Re: st: Stata (gllamm) benchmarks for different platforms?

From   Buzz Burhans <>
Subject   Re: st: Stata (gllamm) benchmarks for different platforms?
Date   Sat, 24 Apr 2004 19:26:51 -0400


Buzz Burhans or Fred Wolfe:
Would you be willing to post the small dataset and the Stata code
(perhaps just Program 1) that you used in these experiments so that
other Stata users could compare the speed of their Stata setups with the
above data?  This might provide some helpful information to users
contemplating hardware upgrades.

John Hennen

Dear John,
I will send you a copy of the .do file and the data we used. However, I have some reservations about posting this for general use related to the following concerns:

1. The dataset Fred and I used is a small extract from a similar dataset I worked on. Much of my work involves such small datasets of repeated measures observations, generated from animal science / nutrition experiments, the datasets are far smaller than what many/most of the statlisters work with. It was similar to some models I had previously run, but was not precisely either a complete dataset or an exact replica of any models I really ran. It was intended to be an informal comparison for Fred and I. I did not spend a great deal of time considering whether this data or the model were really an optimum basis for comparison; nonetheless because it is a reasonable mimic of other work I had done, we went ahead and used it, again, as an informal comparison.

If one were to establish a dataset for benchmarking, it probably should have more thought given to what would be make a really appropriate dataset and sample model(s), and what other information the log of such an exercise should capture and what one should report back from the exercise. I offer this to you without having spent a lot of time on these considerations. I found that similar informal comparisons were useful to me when I was considering whether and/or how to invest in hardware to address my desire to continue working with this data in Stata using -gllamm-. I very much appreciated the help I received (similar "benchmark" comparisons) in making those comparisons, and I think the ability to have access to a way to make such comparisons is indeed very useful for any of us when we are examining our own needs. However, if such a 'comparison' dataset and or .do file were to be used as more than just such an "informal" comparison there should probably be more effort made to ensure that the data, and the .do file are as appropriate and useful as possible. I think this is a very worthwhile thing to have available, and perhaps Stata Corp or someone else can suggest a protocol and/or a repository for such datasets, exercises, and resulting information. Nonetheless I offer the dataset and .do file Fred and I used, with the above reservations. It is obviously most useful for observing relative comparisons, so please let us know what you find out.

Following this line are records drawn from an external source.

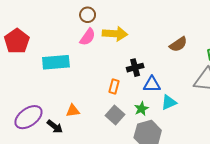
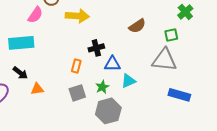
pink semicircle: (88, 37) -> (35, 15), moved
gray square: (115, 115) -> (77, 93), turned 30
black arrow: (55, 127) -> (20, 73), moved

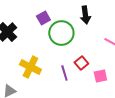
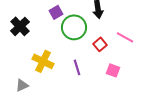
red square: (81, 63) -> (100, 44), moved
pink square: (100, 76) -> (113, 70), turned 32

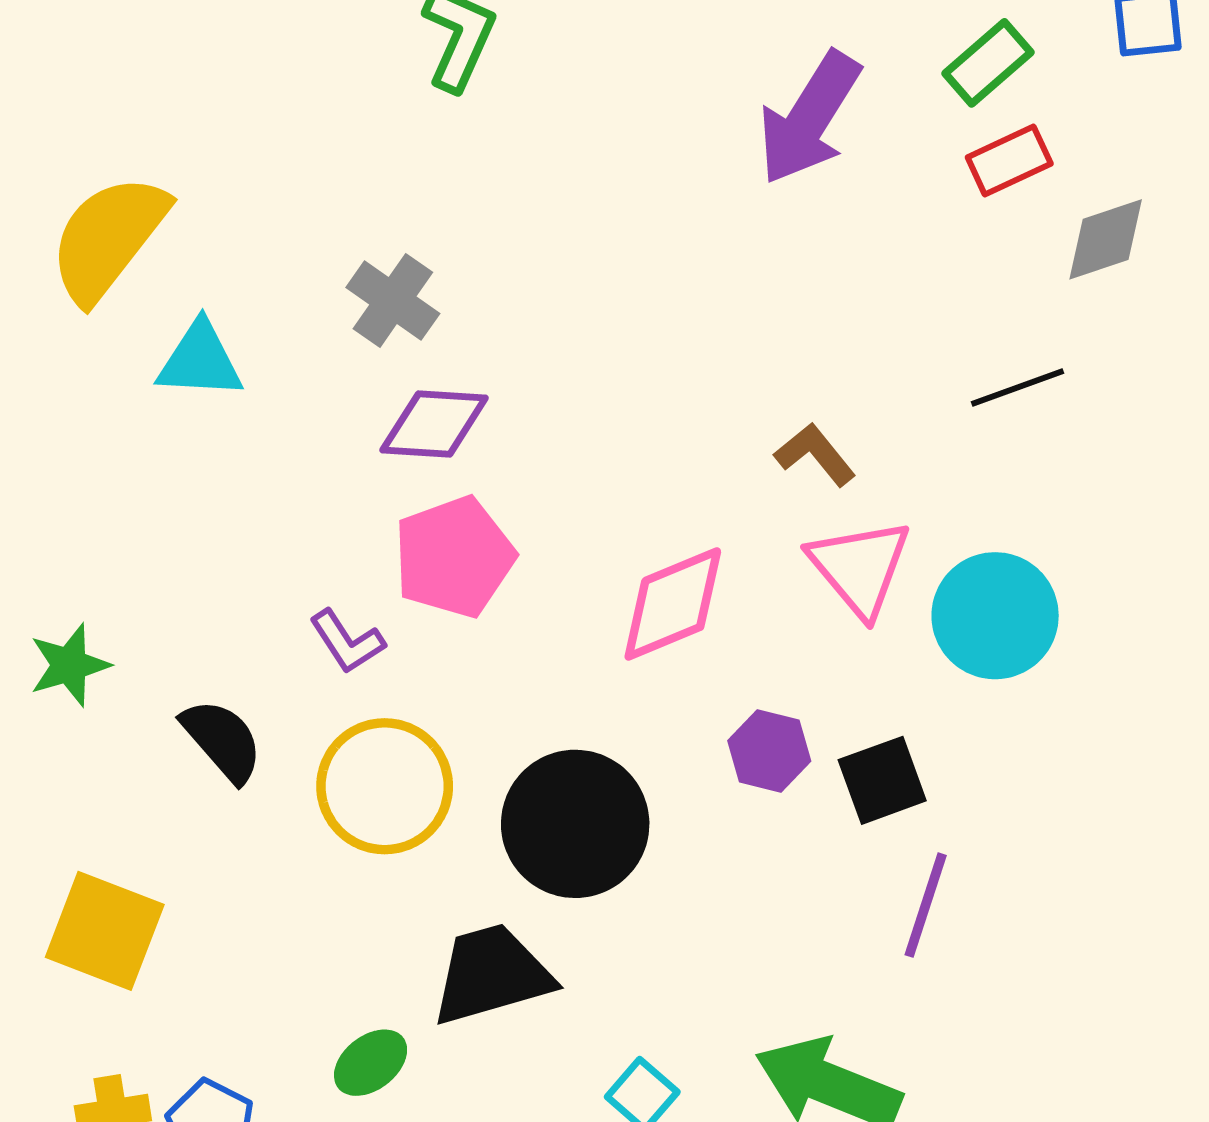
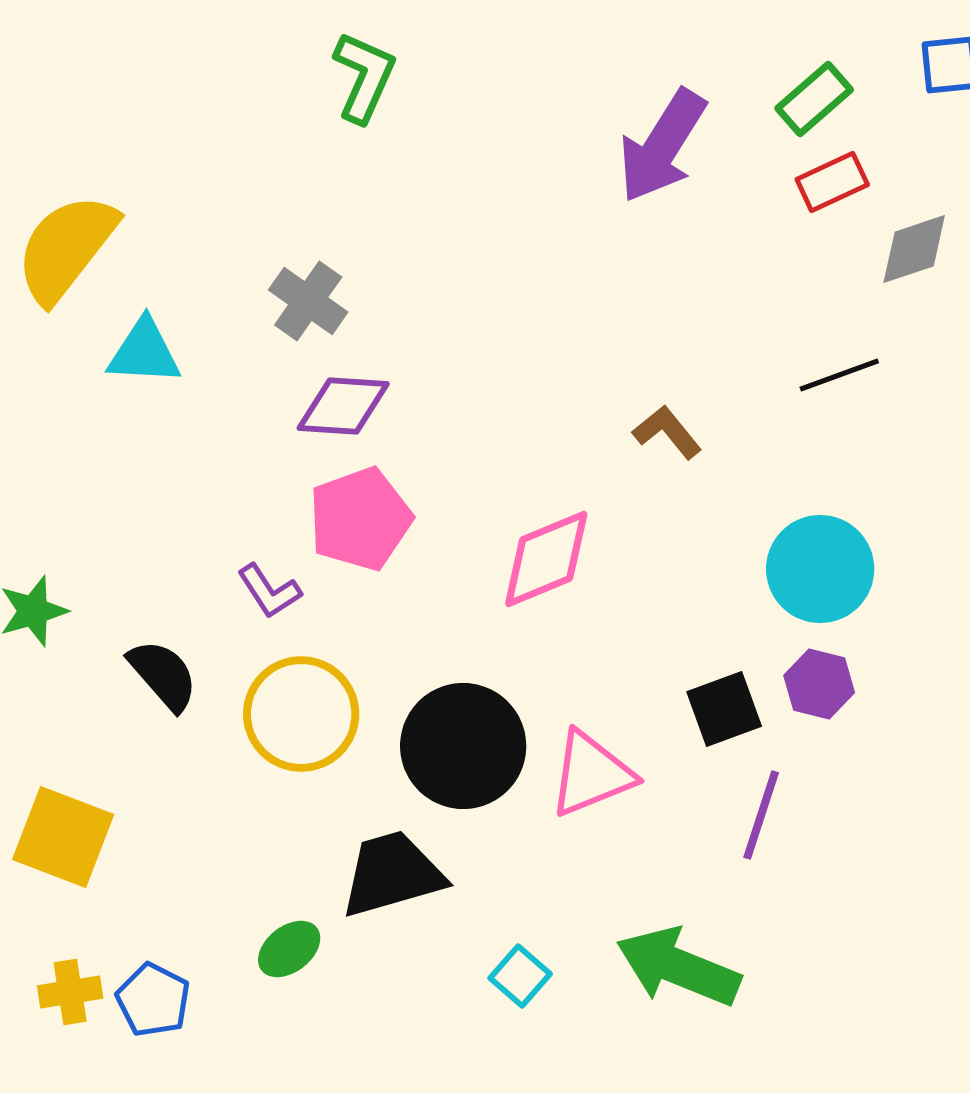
pink triangle: (860, 567) -> (591, 774), moved, turned 48
purple hexagon: (769, 751) -> (819, 684), moved

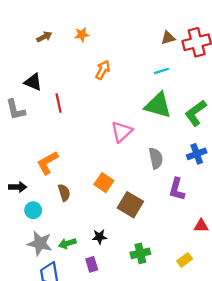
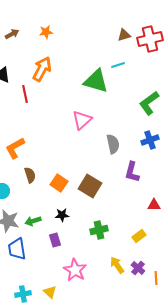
orange arrow: (103, 70) -> (42, 69), moved, size x1.4
green triangle: (158, 105) -> (96, 81), moved
orange square: (104, 183) -> (59, 183), moved

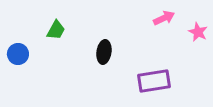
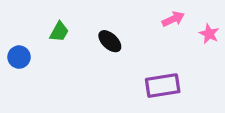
black ellipse: (104, 52) -> (110, 41), moved, turned -55

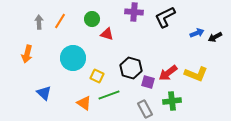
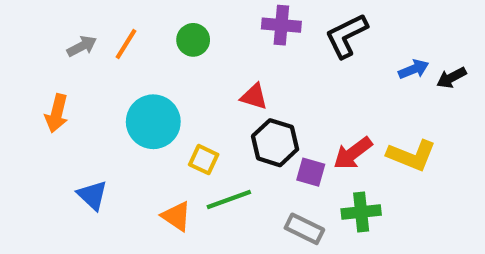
gray arrow: (39, 22) -> (82, 46), turned 64
red triangle: (107, 34) -> (254, 97), moved
gray rectangle: (145, 109) -> (304, 229), turned -36

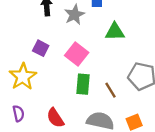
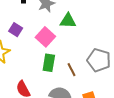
green triangle: (115, 32) -> (68, 21), moved

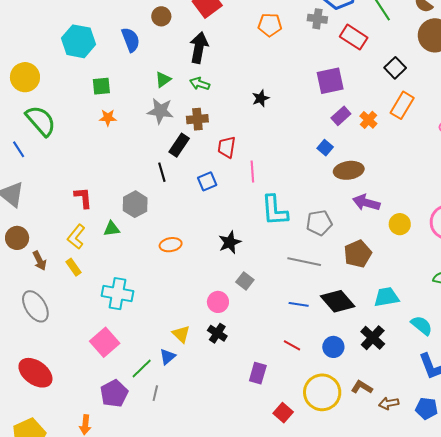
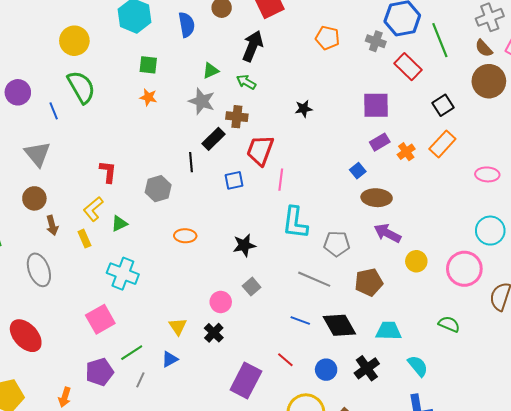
red trapezoid: (227, 147) -> (260, 150), size x1.4
green triangle: (112, 229) -> (119, 224), moved, turned -30
blue triangle: (167, 357) -> (170, 359), moved
purple rectangle: (258, 373) -> (246, 380), size x1.6

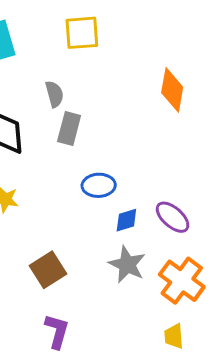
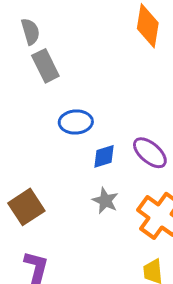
gray rectangle: (69, 129) -> (45, 66), turned -40
gray star: (127, 264) -> (105, 201), size x0.7

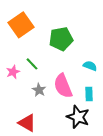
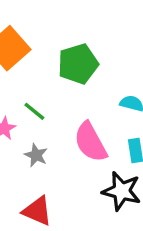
gray star: (39, 90) -> (36, 155), moved

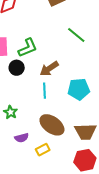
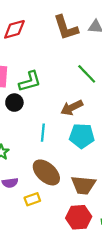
brown arrow: (49, 69) -> (72, 108), moved

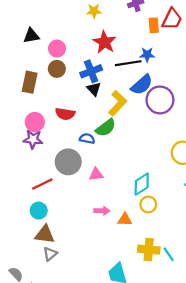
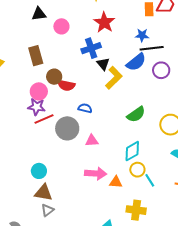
black line: (128, 63) -> (152, 48), moved
brown circle: (57, 69) -> (54, 77), moved
brown rectangle: (30, 82) -> (36, 56), turned -30
black triangle: (94, 89) -> (103, 64), moved
purple circle: (160, 100) -> (161, 70), moved, size x0.7
green semicircle: (106, 128) -> (136, 114), moved
red line: (42, 184) -> (44, 119), moved
pink arrow: (102, 211) -> (96, 173), size x1.5
cyan line: (169, 254) -> (150, 180), moved

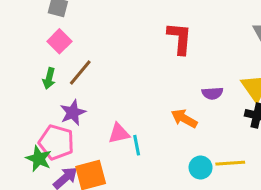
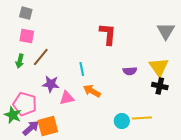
pink square: (59, 41) -> (27, 36), turned -35
purple star: (73, 113) -> (51, 84), moved, turned 30
orange arrow: (184, 118) -> (92, 91), moved
cyan line: (137, 145) -> (82, 69), moved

2. I indeed found the comparative information useful, in fact necessary, for making my last hardware decision. I'd like to reciprocate for the assistance and information I received and offer whatever similar help I can to others. I am concerned, however, that the resulting information not be misused in the sense that it not be used to provide a basis or fuel for bashing or trashing or uncivil negative attacks on any hardware or software providers. I have a minor concern that sometimes, in our passion and enthusiasm or sometimes frustration for our own preferences for hardware, software, perceived needs etc. we statalisters sometimes are a bit too vehement in our assertions and declarations about how things should be. Conditioned on the premise that it will not be so misused, and my above comments on reservations about it's appropriateness, I am happy to make it available. Given the policy of the statalist not to permit attachments, I will send both the .do file and the dataset to you privately in a separate email.

By the way, I am travelling for the first half of this week, and will be unavailable from very early Monday AM until the end of the week should you have questions about the data or the .do file.

Buzz Burhans

Following this exchange, we both ran a small dataset and the same .do
file which ran two almost identical calls to -gllamm-. The difference
between Program1 and Program2 is that the exact same model is run in
both cases, with the single difference being that in Program1 there are
2 level 2 random effects, and in program 2 an additional random effect
was added so there are 3 random effects.
And then later:

These were our results:
1) Both machines produced exactly the same numeric results for the
GLLAMM programs.
2) The Linux machine was faster.

Program 1
Linux                   Windows XP                  % Faster
 16.75                  25.51       minutes         29.0%

Buzz Burhans